The print and online campaign includes multi-product ads as well as standalone ads for four products: Intel's Centrino mobile technology, Pentium 4 processor with hyperthreading for desktops and the Itanium 2 and Xeon processors for servers. Havas' Euro RSCG MVBMS, New York, created the ads.

"The idea of the ads is summed up by the first ad: Intel technology is the key ingredient for business success," Mr. Connolly said. "These are our core and leadership brands for desktops, laptops and work stations."

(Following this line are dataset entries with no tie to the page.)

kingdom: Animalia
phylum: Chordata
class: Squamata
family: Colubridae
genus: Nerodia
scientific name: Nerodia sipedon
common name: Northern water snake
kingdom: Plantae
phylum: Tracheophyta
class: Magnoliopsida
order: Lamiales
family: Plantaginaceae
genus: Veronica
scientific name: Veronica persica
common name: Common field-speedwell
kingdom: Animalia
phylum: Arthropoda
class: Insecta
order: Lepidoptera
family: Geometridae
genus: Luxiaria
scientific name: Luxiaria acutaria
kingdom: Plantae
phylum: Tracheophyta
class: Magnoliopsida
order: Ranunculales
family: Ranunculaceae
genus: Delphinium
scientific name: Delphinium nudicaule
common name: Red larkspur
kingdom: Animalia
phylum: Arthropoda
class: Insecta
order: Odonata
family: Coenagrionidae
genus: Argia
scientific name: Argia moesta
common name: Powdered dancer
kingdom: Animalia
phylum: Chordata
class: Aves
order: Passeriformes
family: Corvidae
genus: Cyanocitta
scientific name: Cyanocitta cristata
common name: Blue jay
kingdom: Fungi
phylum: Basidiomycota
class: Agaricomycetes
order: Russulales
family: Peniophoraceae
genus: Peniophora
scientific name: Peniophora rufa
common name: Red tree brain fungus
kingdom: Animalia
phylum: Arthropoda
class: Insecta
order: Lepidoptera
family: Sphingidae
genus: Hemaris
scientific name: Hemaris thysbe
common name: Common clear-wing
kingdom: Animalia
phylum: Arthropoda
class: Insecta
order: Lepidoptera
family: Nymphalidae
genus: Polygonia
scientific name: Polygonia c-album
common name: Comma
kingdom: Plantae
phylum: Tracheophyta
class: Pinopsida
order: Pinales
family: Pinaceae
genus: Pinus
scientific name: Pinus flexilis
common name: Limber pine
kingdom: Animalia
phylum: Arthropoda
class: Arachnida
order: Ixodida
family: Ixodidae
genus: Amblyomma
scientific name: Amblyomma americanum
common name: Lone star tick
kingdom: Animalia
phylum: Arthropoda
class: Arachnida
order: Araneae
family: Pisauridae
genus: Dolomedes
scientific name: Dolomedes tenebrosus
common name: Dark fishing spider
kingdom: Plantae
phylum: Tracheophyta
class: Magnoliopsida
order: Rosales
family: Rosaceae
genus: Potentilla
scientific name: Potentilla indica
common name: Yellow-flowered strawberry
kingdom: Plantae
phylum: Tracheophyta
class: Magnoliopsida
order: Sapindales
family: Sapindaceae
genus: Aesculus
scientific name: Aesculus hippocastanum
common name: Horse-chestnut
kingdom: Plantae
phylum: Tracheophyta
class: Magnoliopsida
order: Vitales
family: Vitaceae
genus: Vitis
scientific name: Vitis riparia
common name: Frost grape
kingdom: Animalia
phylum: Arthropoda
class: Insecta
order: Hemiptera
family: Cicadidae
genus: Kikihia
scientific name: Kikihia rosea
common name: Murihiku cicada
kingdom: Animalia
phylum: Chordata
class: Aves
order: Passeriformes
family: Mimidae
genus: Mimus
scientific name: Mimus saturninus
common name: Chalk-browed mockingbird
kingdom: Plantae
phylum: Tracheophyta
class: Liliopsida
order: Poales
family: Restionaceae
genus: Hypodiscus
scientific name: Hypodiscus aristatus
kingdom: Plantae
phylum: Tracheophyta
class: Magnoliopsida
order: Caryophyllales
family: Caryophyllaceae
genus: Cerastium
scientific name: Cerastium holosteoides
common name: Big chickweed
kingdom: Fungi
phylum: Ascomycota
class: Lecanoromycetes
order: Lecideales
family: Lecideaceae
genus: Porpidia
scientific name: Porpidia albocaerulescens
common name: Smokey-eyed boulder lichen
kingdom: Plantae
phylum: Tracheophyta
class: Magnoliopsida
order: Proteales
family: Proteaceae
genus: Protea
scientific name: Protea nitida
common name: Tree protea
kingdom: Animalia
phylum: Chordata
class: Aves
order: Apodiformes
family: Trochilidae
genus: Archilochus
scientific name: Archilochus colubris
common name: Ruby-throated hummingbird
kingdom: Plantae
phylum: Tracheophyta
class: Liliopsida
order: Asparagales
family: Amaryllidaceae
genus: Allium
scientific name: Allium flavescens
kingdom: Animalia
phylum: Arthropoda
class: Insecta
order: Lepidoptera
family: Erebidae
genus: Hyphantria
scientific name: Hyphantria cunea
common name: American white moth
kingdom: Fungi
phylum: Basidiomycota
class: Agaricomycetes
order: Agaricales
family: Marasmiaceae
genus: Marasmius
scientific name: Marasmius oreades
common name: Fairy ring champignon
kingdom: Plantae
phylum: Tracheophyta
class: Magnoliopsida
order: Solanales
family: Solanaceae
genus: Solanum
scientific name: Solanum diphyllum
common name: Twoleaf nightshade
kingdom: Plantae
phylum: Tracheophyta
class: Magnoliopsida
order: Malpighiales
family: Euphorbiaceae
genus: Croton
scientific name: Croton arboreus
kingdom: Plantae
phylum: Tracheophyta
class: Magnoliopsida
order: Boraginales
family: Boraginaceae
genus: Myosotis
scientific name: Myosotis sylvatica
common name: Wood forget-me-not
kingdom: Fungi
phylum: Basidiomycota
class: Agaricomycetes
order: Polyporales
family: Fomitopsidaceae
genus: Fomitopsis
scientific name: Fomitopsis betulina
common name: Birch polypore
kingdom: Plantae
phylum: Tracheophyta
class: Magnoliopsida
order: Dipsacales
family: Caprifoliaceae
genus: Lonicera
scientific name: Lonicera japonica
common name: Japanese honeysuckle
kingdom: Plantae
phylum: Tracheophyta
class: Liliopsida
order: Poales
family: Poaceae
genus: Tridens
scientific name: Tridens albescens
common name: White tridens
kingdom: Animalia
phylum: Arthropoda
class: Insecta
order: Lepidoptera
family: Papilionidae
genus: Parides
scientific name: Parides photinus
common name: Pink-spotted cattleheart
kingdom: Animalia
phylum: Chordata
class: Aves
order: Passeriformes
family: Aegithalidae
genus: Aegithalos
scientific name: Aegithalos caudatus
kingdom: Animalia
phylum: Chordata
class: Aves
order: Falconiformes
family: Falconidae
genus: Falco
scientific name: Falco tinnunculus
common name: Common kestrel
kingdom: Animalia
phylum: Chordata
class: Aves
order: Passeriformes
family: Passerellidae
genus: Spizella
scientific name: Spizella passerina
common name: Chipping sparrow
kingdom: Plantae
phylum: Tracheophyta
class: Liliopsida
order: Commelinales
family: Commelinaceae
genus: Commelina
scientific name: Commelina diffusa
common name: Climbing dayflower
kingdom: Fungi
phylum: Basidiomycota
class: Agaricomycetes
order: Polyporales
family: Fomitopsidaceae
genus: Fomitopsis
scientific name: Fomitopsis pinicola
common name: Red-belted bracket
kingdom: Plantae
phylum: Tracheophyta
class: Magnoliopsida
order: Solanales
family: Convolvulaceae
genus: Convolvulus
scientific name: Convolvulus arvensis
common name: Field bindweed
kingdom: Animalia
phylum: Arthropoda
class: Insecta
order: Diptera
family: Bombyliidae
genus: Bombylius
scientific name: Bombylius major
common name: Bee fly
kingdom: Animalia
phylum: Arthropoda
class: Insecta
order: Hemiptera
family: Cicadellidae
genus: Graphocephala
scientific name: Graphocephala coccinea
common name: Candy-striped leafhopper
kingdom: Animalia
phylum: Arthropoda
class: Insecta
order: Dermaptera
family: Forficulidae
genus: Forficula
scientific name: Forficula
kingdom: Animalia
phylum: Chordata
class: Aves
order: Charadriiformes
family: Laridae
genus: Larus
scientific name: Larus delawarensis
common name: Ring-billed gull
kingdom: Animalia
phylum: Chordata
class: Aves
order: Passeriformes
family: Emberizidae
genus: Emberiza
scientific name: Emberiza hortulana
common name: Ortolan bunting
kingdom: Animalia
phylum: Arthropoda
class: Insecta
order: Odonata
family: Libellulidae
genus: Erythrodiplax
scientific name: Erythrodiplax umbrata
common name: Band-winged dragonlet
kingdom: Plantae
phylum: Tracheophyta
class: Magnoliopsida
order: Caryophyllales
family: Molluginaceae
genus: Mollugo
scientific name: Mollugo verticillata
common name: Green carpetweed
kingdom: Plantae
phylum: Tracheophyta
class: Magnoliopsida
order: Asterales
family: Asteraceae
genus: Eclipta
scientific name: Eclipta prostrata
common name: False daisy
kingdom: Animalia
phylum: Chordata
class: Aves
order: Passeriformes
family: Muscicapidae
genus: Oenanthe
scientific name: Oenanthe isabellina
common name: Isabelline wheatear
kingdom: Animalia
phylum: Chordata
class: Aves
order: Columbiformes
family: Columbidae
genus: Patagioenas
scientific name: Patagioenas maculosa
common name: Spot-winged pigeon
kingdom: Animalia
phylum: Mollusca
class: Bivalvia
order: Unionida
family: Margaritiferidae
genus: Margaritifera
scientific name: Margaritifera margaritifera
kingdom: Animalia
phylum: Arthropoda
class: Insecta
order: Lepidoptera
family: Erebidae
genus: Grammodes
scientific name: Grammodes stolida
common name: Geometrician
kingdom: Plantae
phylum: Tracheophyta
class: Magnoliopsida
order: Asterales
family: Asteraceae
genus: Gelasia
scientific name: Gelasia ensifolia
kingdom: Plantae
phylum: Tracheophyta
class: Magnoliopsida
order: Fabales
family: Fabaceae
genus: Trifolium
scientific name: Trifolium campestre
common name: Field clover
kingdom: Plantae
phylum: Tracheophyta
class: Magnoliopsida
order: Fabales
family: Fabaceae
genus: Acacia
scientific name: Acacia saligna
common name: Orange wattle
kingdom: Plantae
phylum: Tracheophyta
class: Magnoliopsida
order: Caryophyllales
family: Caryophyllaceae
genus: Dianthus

This breaking campaign is just one more initiative in Intel's marketing portfolio. Centrino technology ads under the "Unwire" banner have been running for about a year as part of a $300 million campaign. Intel also continues its successful Intel Inside branding program. Today Intel Inside means more brands inside: Centrino, Pentium 4, Itanium or Xeon.

Jack Gold, analyst at Meta Group, said Intel has been good at handling its multiple messages, and even better at developing those different markets. "Intel needed to make the marketplace aware of the different chips and capabilities they have. ... Intel Inside alone wasn't enough."

It seems to be working, he said. Consumers looking for a mobile wireless solution tend to ask specifically for Centrino technology. Why? Because Intel spent millions in marketing dollars to link the Centrino brand with best-in-class mobile computing, Mr. Gold said.

creating demand

"Centrino got people thinking wireless and that's a big deal," Mr. Gold said. "People who buy a PC don't know what kind of processor is in there, but they know Centrino. ... Now it's hard for vendors building computers to say, `No, we'll go with AMD or another chip maker.' Customer demand fuels it, so there's pull through, too."

Intel holds an 83% share of the computer-chip market, with AMD running a distant second with about 15% in 2003, according to Mercury Research.

The campaign is specifically targeted at IT professionals and C-level executives with a tale of high performance from mobile device to desktop to server. Ads will run in general business publications including The Wall Street Journal, Fortune, Business Week and Wired, as well as targeted titles such as CIO and eWeek.

Special publishing promotions will run in Forbes' June 21 issue with a special Wi-Fi themed editorial pullout section, and in Conde Nast Traveler`s May issue with a 20-page Wi-Fi booklet on how the technology is changing the face of travel.